The FCC invited pleadings on a South Dakota Network request that the agency rule on issues from state litigation with Northern Valley Communications. Comments are due March 14, replies March 29 on SDN's petition for expedited declaratory ruling on questions raised in the state court proceeding on an agreement under which the company provides transport service for AT&T access traffic, said a Wireline Bureau public notice in docket 18-41 in Tuesday's Daily Digest.
Unions urged the FCC to ensure worker safety and system reliability in any new pole-attachment rules. International Brotherhood of Electrical Workers members "are literally on the front lines of network maintenance and development," so "any changes to pole networks should protect the safety and reliability of the grid and communications network, and those who work on it," said a filing posted Friday in docket 17-108 (that's the net neutrality docket, but the letter addressed the wireline infrastructure deployment proceeding, which is docket 17-84). IBEW noted concerns about "pole congestion, safe access to perform pole work and the effect of RF radiation on linemen working on poles." It urged the FCC maintain national utility standards on the "distance between communications equipment and utility space for high voltage wires and devices." It backed one-touch, make-ready (OTMR) solutions to streamline pole attachments, "but only outside the utility space," and urged the Broadband Deployment Advisory Committee to consider the issues. Communications Workers of America said in docket 17-84 BDAC OTMR recommendations "appropriately exclude 'complex' make-ready work in the communications space and all work in the utilities space from mandated third-party OTMR," in a meeting with an aide to Commissioner Jessica Rosenworcel. "However, the BDAC OTMR recommendation overreaches by authorizing third-party contractors to perform 'simple' make-ready work in the communications space without advance notice to all existing attachers, without providing existing attachers the opportunity to move their equipment in a timely manner, and by giving new attachers’ contractors the authority to determine whether make-ready work is 'simple' or 'complex.'" CWA cited similar concerns to an aide to Commissioner Mignon Clyburn.

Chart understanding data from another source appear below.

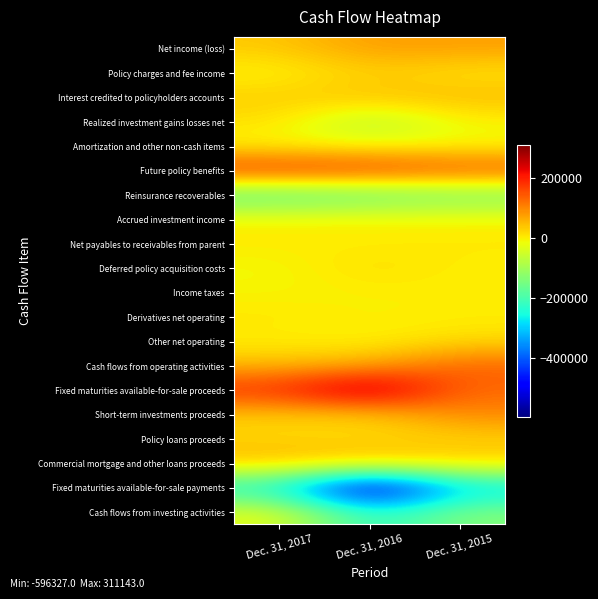

Reading right to left, what are all the values shown in this chart?

Net income (loss): Dec. 31, 2015=76064	Dec. 31, 2016=79200	Dec. 31, 2017=35257
Policy charges and fee income: Dec. 31, 2015=8047	Dec. 31, 2016=29552	Dec. 31, 2017=-9816
Interest credited to policyholders accounts: Dec. 31, 2015=50047	Dec. 31, 2016=43928	Dec. 31, 2017=32959
Realized investment gains losses net: Dec. 31, 2015=-5753	Dec. 31, 2016=-88428	Dec. 31, 2017=14038
Amortization and other non-cash items: Dec. 31, 2015=-13050	Dec. 31, 2016=-15720	Dec. 31, 2017=-10893
Future policy benefits: Dec. 31, 2015=157138	Dec. 31, 2016=183130	Dec. 31, 2017=192407
Reinsurance recoverables: Dec. 31, 2015=-153690	Dec. 31, 2016=-176279	Dec. 31, 2017=-194653
Accrued investment income: Dec. 31, 2015=-1876	Dec. 31, 2016=815	Dec. 31, 2017=-751
Net payables to receivables from parent: Dec. 31, 2015=4807	Dec. 31, 2016=-216	Dec. 31, 2017=2978
Deferred policy acquisition costs: Dec. 31, 2015=-698	Dec. 31, 2016=17274	Dec. 31, 2017=-12060
Income taxes: Dec. 31, 2015=-1132	Dec. 31, 2016=-1658	Dec. 31, 2017=-6323
Derivatives net operating: Dec. 31, 2015=1049	Dec. 31, 2016=-2216	Dec. 31, 2017=7191
Other net operating: Dec. 31, 2015=16728	Dec. 31, 2016=-5433	Dec. 31, 2017=-1314
Cash flows from operating activities: Dec. 31, 2015=137681	Dec. 31, 2016=63949	Dec. 31, 2017=49020
Fixed maturities available-for-sale proceeds: Dec. 31, 2015=124482	Dec. 31, 2016=311143	Dec. 31, 2017=191284
Short-term investments proceeds: Dec. 31, 2015=99898	Dec. 31, 2016=25130	Dec. 31, 2017=32985
Policy loans proceeds: Dec. 31, 2015=23785	Dec. 31, 2016=22090	Dec. 31, 2017=21743
Commercial mortgage and other loans proceeds: Dec. 31, 2015=37099	Dec. 31, 2016=42051	Dec. 31, 2017=55580
Fixed maturities available-for-sale payments: Dec. 31, 2015=-301629	Dec. 31, 2016=-596327	Dec. 31, 2017=-263909
Cash flows from investing activities: Dec. 31, 2015=-132975	Dec. 31, 2016=-244456	Dec. 31, 2017=-22950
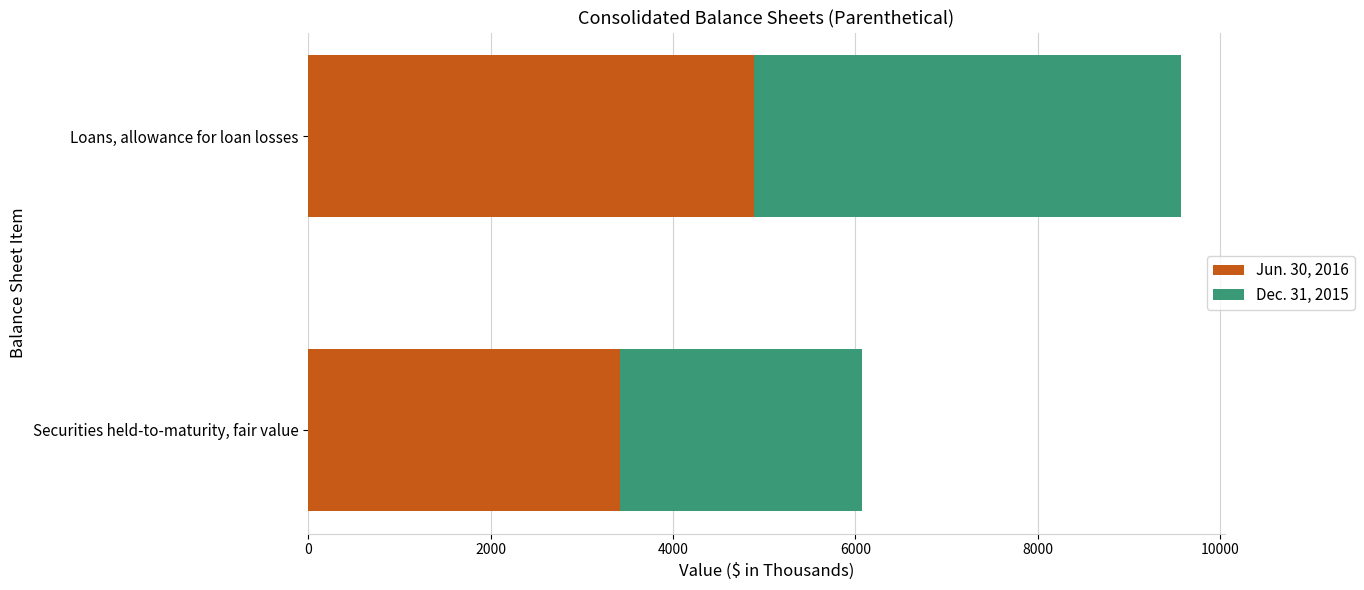

How many Jun. 30, 2016 values are between 3424 and 4887?

2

FCC enforcement staff cleared a protective order CenturyLink and Verizon proposed for a proceeding involving the companies. Finding the proposal "based largely upon" an FCC model protective order, the order "will ensure that, in addition to Commission staff, only the parties' counsel and authorized representatives will have access to privileged or confidential information," the bureau said in a letter to company representatives in docket 18-33 Friday from Lisa Saks, Enforcement Bureau Market Disputes Resolution Division assistant chief. "This involves a commercial dispute between the parties," said a CenturyLink spokeswoman Monday. Neither she, the FCC nor Verizon identified the dispute.

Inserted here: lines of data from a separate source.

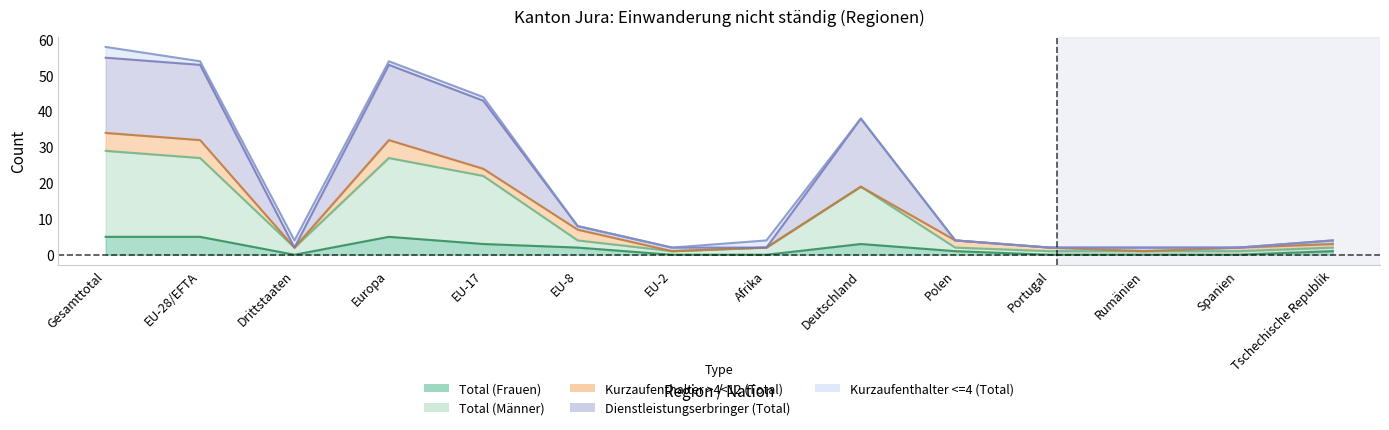

At how many categories does at least one series exceed 26?

5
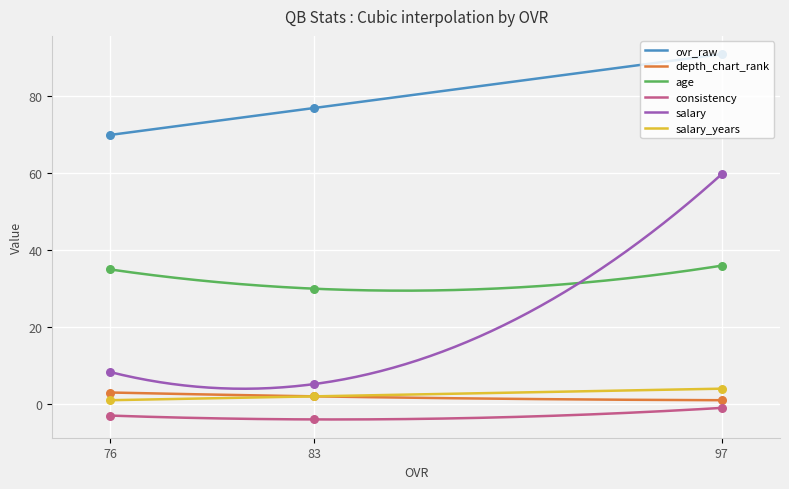

Which series has the largest Y range (max minus min)?

salary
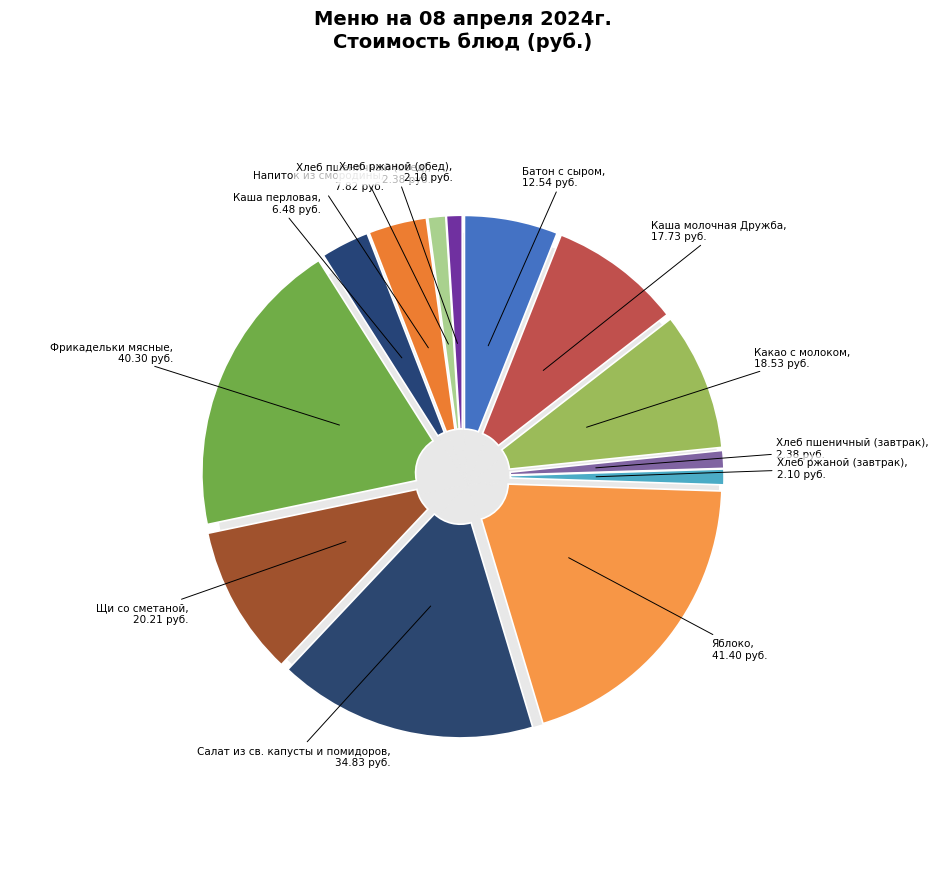

Is Хлеб пшеничный (обед) the majority of the pie?

No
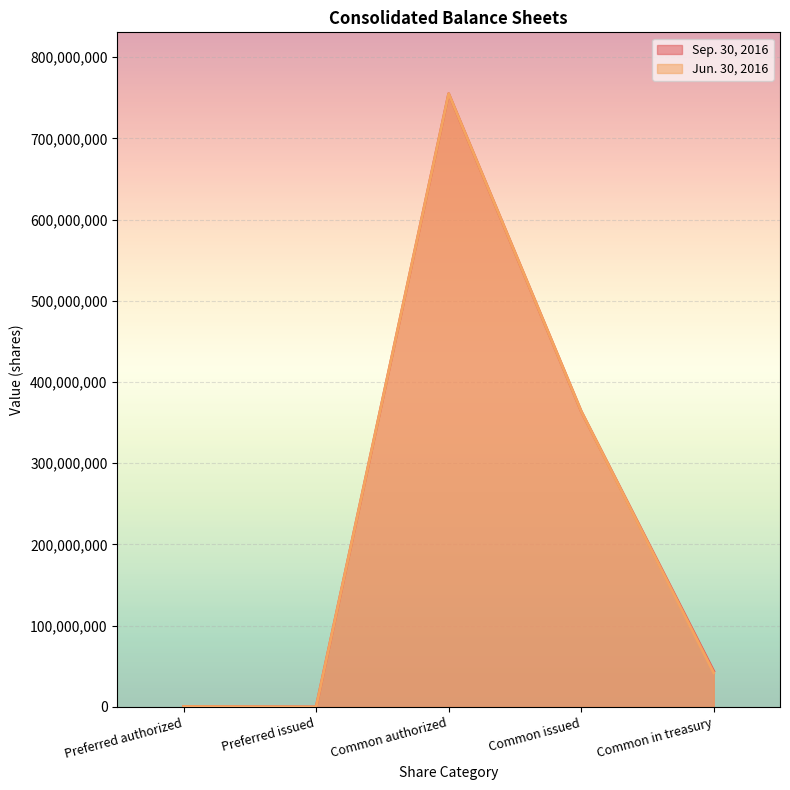

Which has a higher value, Preferred authorized or Common in treasury?

Common in treasury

The North American Numbering Council meets March 16 at 9:30 a.m. in the FCC Commission Meeting Room, said a public notice in docket 92-237 in Wednesday's Daily Digest. It said working groups will report on efforts to develop recommendations for consideration by NANC, which also will "continue its discussions on how to modernize and foster more efficient number administration." Debate, meanwhile, continues on the nationwide number portability administrator handoff (see 1802070003).